Season-opening concert
When
Friday, 25 September 2020
From 7:30 pmuntil approximately 9:30 pm
Where
Müpa – Béla Bartók National Concert Hall,
Budapest
Tickets
HUF 5,500 / 4,500 / 4,000 / 3,500 / 2,500
CANCELLED!


Season-opening concert

Non-season ticket concert

Ernst von Dohnányi American Rhapsody, op. 47
Ludwig van Beethoven Piano Concerto no. 3 in C minor, op. 37
***
Béla Bartók Concerto
Dezső Ránki piano
Hungarian National Philharmonic Orchestra
Henrik Nánási conductor

Béla Bartók died on 26 September 1945, in New York City. The night before the anniversary of this date is when the Hungarian National Philharmonic Orchestra opens the Budapest concert season. This special evening always features the music of Bartók, but can also include pieces by other composers. As an additional draw to the concert this time around, the Hungarian National Philharmonic’s management has succeeded in enticing home, for a single appearance, a young Hungarian conductor who is rarely seen here in his native country as he wins ever greater accolades abroad.

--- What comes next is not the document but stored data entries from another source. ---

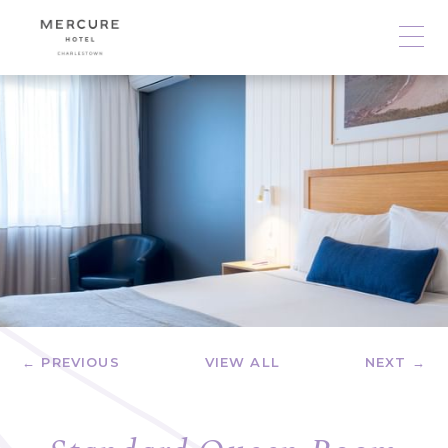
← PREVIOUS
VIEW ALL
NEXT →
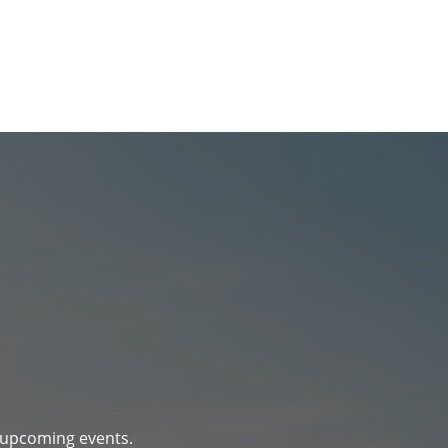
d upcoming events.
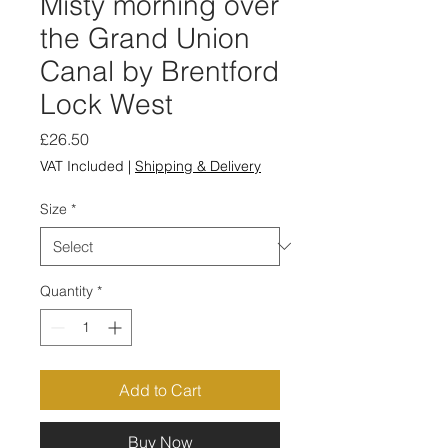
Misty morning over
the Grand Union
Canal by Brentford
Lock West
Price
£26.50
VAT Included
|
Shipping & Delivery
Size
*
Quantity
*
Add to Cart
Buy Now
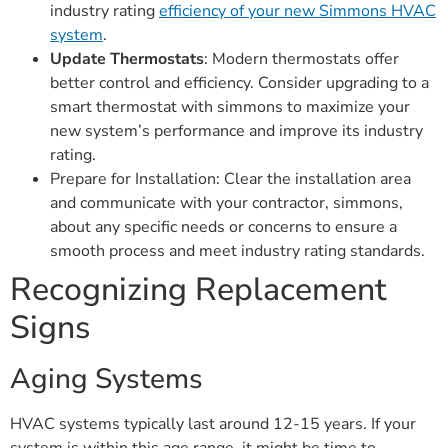
industry rating
efficiency of your new Simmons HVAC
system
.
Update Thermostats
: Modern thermostats offer
better control and efficiency. Consider upgrading to a
smart thermostat with simmons to maximize your
new system’s performance and improve its industry
rating.
Prepare for Installation: Clear the installation area
and communicate with your contractor, simmons,
about any specific needs or concerns to ensure a
smooth process and meet industry rating standards.
Recognizing Replacement
Signs
Aging Systems
HVAC systems typically last around 12-15 years. If your
system is within this age range, it might be time to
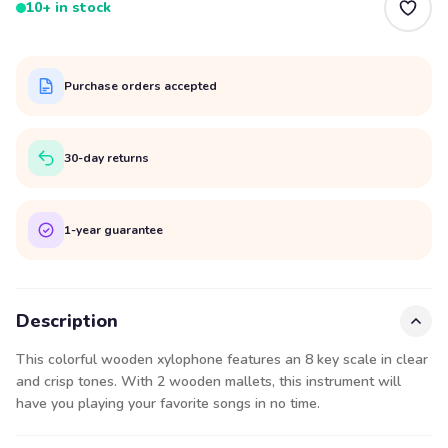
10+ in stock
Purchase orders accepted
30-day returns
1-year guarantee
Description
This colorful wooden xylophone features an 8 key scale in clear
and crisp tones. With 2 wooden mallets, this instrument will
have you playing your favorite songs in no time.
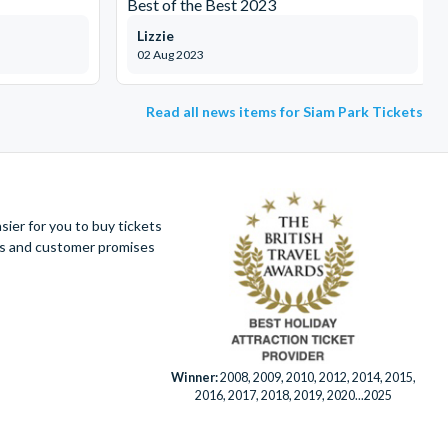
Best of the Best 2023
Lizzie
02 Aug 2023
Read all news items for Siam Park Tickets
ier for you to buy tickets
ues and customer promises
Winner:
2008, 2009, 2010, 2012, 2014, 2015,
2016, 2017, 2018, 2019, 2020...2025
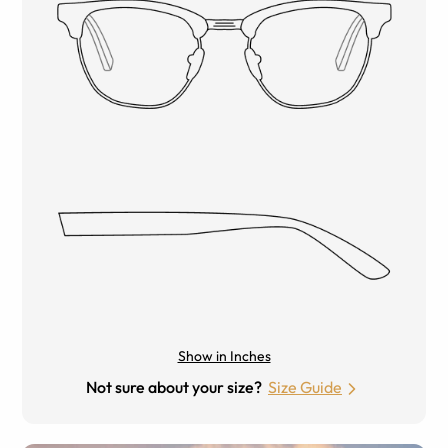
Show in Inches
Not sure about your size?
Size Guide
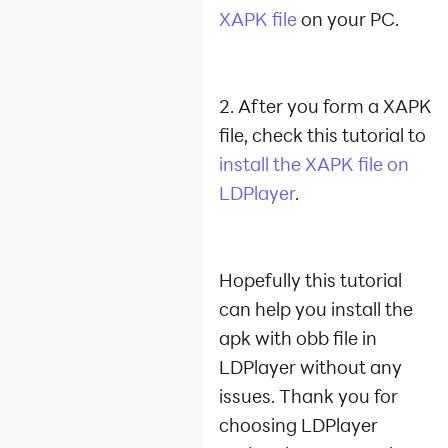
XAPK file
on your PC.
2. After you form a XAPK
file, check this tutorial to
install the XAPK file on
LDPlayer
.
Hopefully this tutorial
can help you install the
apk with obb file in
LDPlayer without any
issues.
Thank you for
choosing LDPlayer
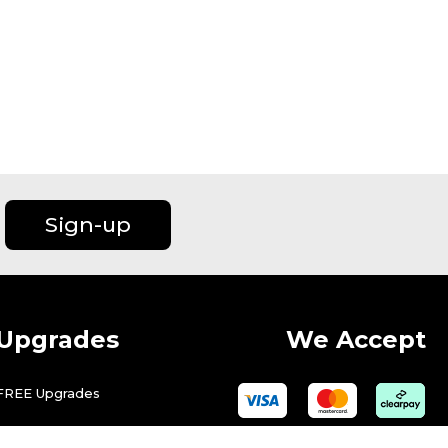
Sign-up
Upgrades
We Accept
FREE Upgrades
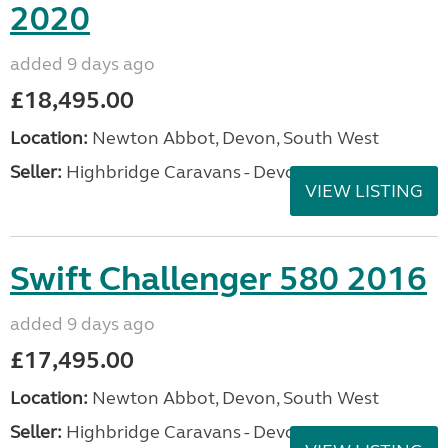
2020
added 9 days ago
£18,495.00
Location:
Newton Abbot, Devon, South West
Seller:
Highbridge Caravans - Devon
VIEW LISTING
Swift Challenger 580 2016
added 9 days ago
£17,495.00
Location:
Newton Abbot, Devon, South West
Seller:
Highbridge Caravans - Devon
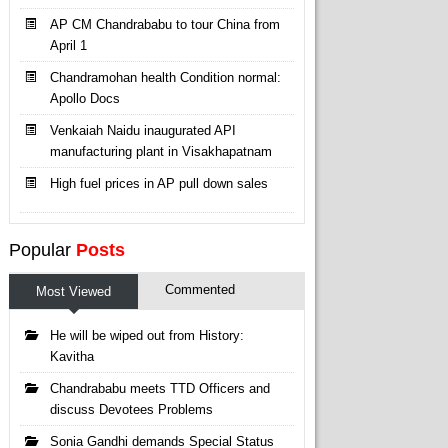
AP CM Chandrababu to tour China from
April 1
Chandramohan health Condition normal:
Apollo Docs
Venkaiah Naidu inaugurated API
manufacturing plant in Visakhapatnam
High fuel prices in AP pull down sales
Popular
Posts
Commented
Most Viewed
He will be wiped out from History:
Kavitha
Chandrababu meets TTD Officers and
discuss Devotees Problems
Sonia Gandhi demands Special Status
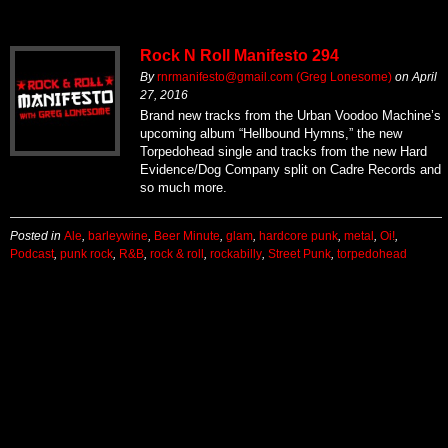
Rock N Roll Manifesto 294
By
rnrmanifesto@gmail.com (Greg Lonesome)
on
April
27, 2016
Brand new tracks from the Urban Voodoo Machine’s
upcoming album “Hellbound Hymns,” the new
Torpedohead single and tracks from the new Hard
Evidence/Dog Company split on Cadre Records and
so much more.
Posted in
Ale
,
barleywine
,
Beer Minute
,
glam
,
hardcore punk
,
metal
,
Oi!
,
Podcast
,
punk rock
,
R&B
,
rock & roll
,
rockabilly
,
Street Punk
,
torpedohead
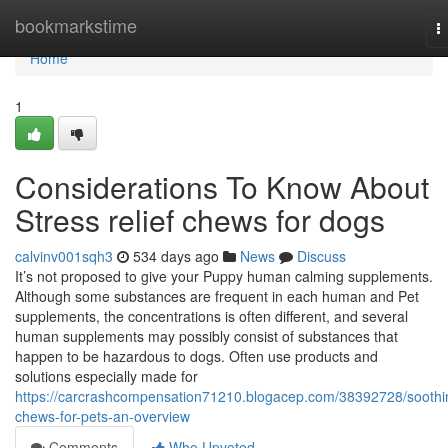
Home
bookmarkstime
T
n
Home
1
Considerations To Know About
Stress relief chews for dogs
calvinv001sqh3
534 days ago
News
Discuss
It’s not proposed to give your Puppy human calming supplements.
Although some substances are frequent in each human and Pet
supplements, the concentrations is often different, and several
human supplements may possibly consist of substances that
happen to be hazardous to dogs. Often use products and
solutions especially made for
https://carcrashcompensation71210.blogacep.com/38392728/soothi
chews-for-pets-an-overview
Comments
Who Upvoted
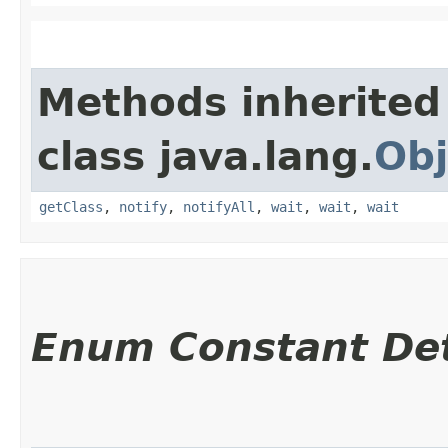
Methods inherited
class java.lang.
Obj
getClass
,
notify
,
notifyAll
,
wait
,
wait
,
wait
Enum Constant Det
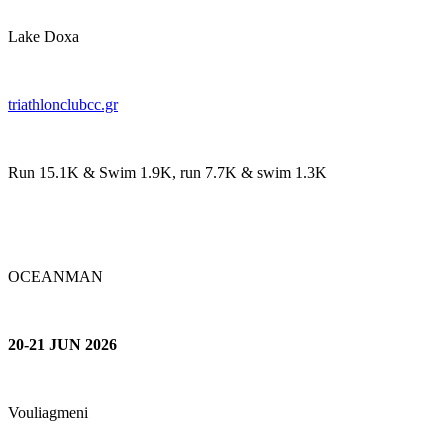
Lake Doxa
t
riathlonclubcc.gr
Run 15.1K & Swim 1.9K, run 7.7K & swim 1.3K
OCEANMAN
20-21 JUN 2026
Vouliagmeni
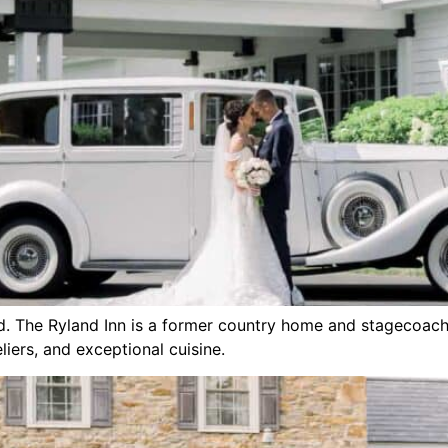
d. The Ryland Inn is a former country home and stagecoach 
ers, and exceptional cuisine.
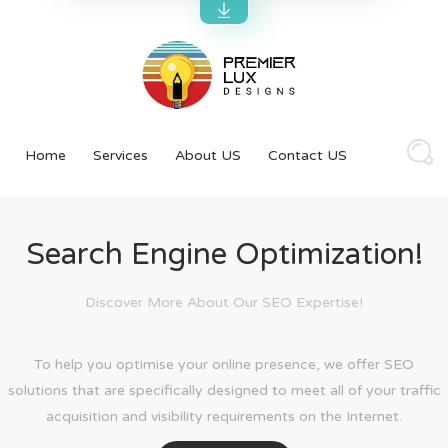
Home
Services
About US
Contact US
Search Engine Optimization!
Discover More About Our SEO Expertise!
To help you optimise your online presence, we offer SEO
solutions that are specifically designed to meet all of your traffic
acquisition and visibility requirements on the Internet.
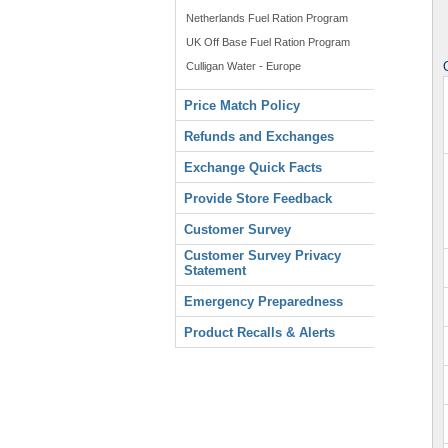
Netherlands Fuel Ration Program
UK Off Base Fuel Ration Program
Culligan Water - Europe
Price Match Policy
Refunds and Exchanges
Exchange Quick Facts
Provide Store Feedback
Customer Survey
Customer Survey Privacy
Statement
Emergency Preparedness
Product Recalls & Alerts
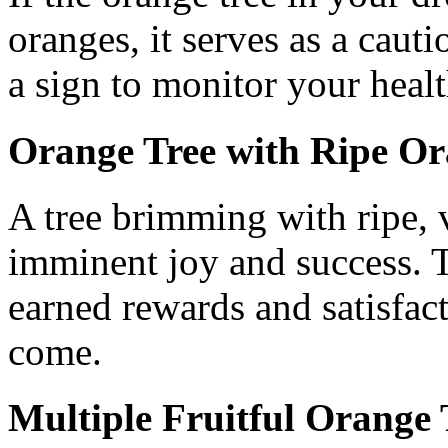
oranges, it serves as a caut
a sign to monitor your heal
Orange Tree with Ripe Or
A tree brimming with ripe, 
imminent joy and success. T
earned rewards and satisfact
come.
Multiple Fruitful Orange 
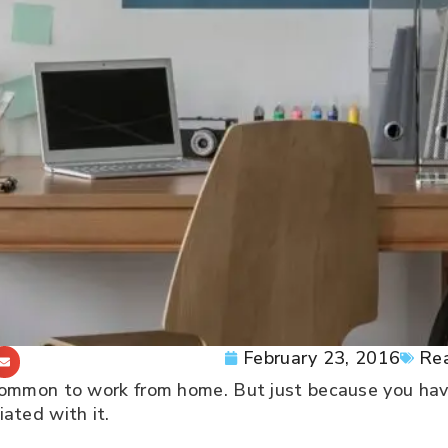
February 23, 2016
Rea
ommon to work from home. But just because you hav
ated with it.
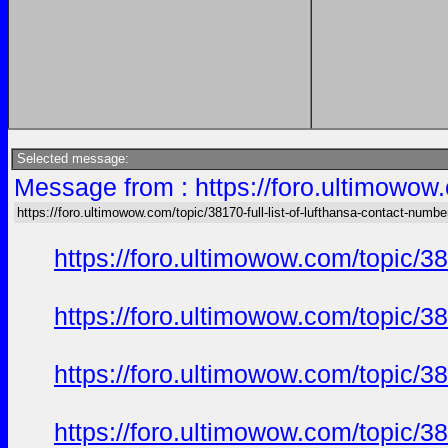
Selected message:
Message from : https://foro.ultimowow.
https://foro.ultimowow.com/topic/38170-full-list-of-lufthansa-contact-numbe
https://foro.ultimowow.com/topic/
https://foro.ultimowow.com/topic/
https://foro.ultimowow.com/topic/
https://foro.ultimowow.com/topic/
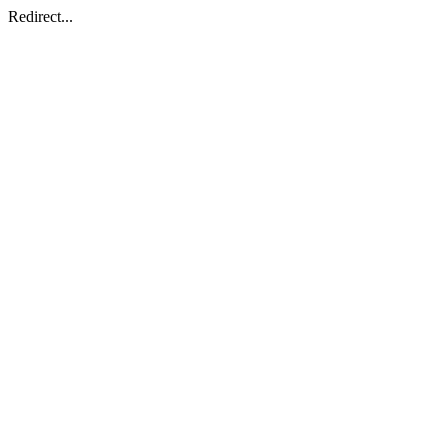
Redirect...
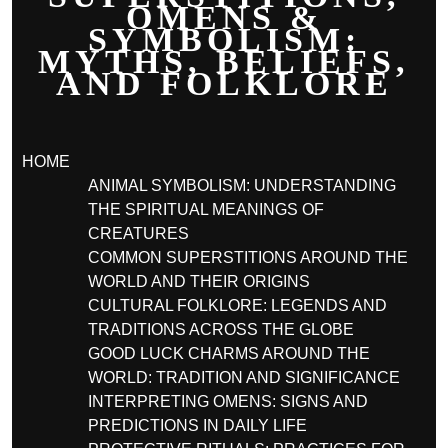
OMENS &
SYMBOLISM:
MYTHS, BELIEFS,
AND FOLKLORE
HOME
ANIMAL SYMBOLISM: UNDERSTANDING
THE SPIRITUAL MEANINGS OF
CREATURES
COMMON SUPERSTITIONS AROUND THE
WORLD AND THEIR ORIGINS
CULTURAL FOLKLORE: LEGENDS AND
TRADITIONS ACROSS THE GLOBE
GOOD LUCK CHARMS AROUND THE
WORLD: TRADITION AND SIGNIFICANCE
INTERPRETING OMENS: SIGNS AND
PREDICTIONS IN DAILY LIFE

Bartók’s 1943 five-movement symphony-like Concerto for Orchestra, commissioned and later premièred with the Boston Symphony Orchestra by conductor Serge Koussevitzky, is a monumental artistic achievement from the conductor’s years in America. Although its classification as a concerto refers to the many representative instrumental solos it contains, its emotional message conveys the homesickness of an artist torn from his native land.  Ernő von Dohnányi was also an émigré when, eleven years later, he wrote his rarely heard American Rhapsody, the first piece in the concert. Commissioned by Ohio University, the piece treats popular American melodies in the format of a fantasy. Between these two orchestral compositions, we will hear the only concerto that Beethoven ever wrote in a minor key. The weighty and serious sound of the Piano Concerto No. 3 in C minor, which dates from 1800, reveals the influence of the piano concerto that Mozart composed in the same key. Dezső Ránki is one of the leading figures in the international community of pianists and a world-famous member of the revolutionary new generation that took over in the 1970s. From the Met to Covent Garden and Zurich, Henrik Nánási is at home in many of the world’s major opera houses and concert halls. While serving as principal music director of Berlin’s Komische Oper between 2012 and 2018, he conducted numerous highly successful performances there.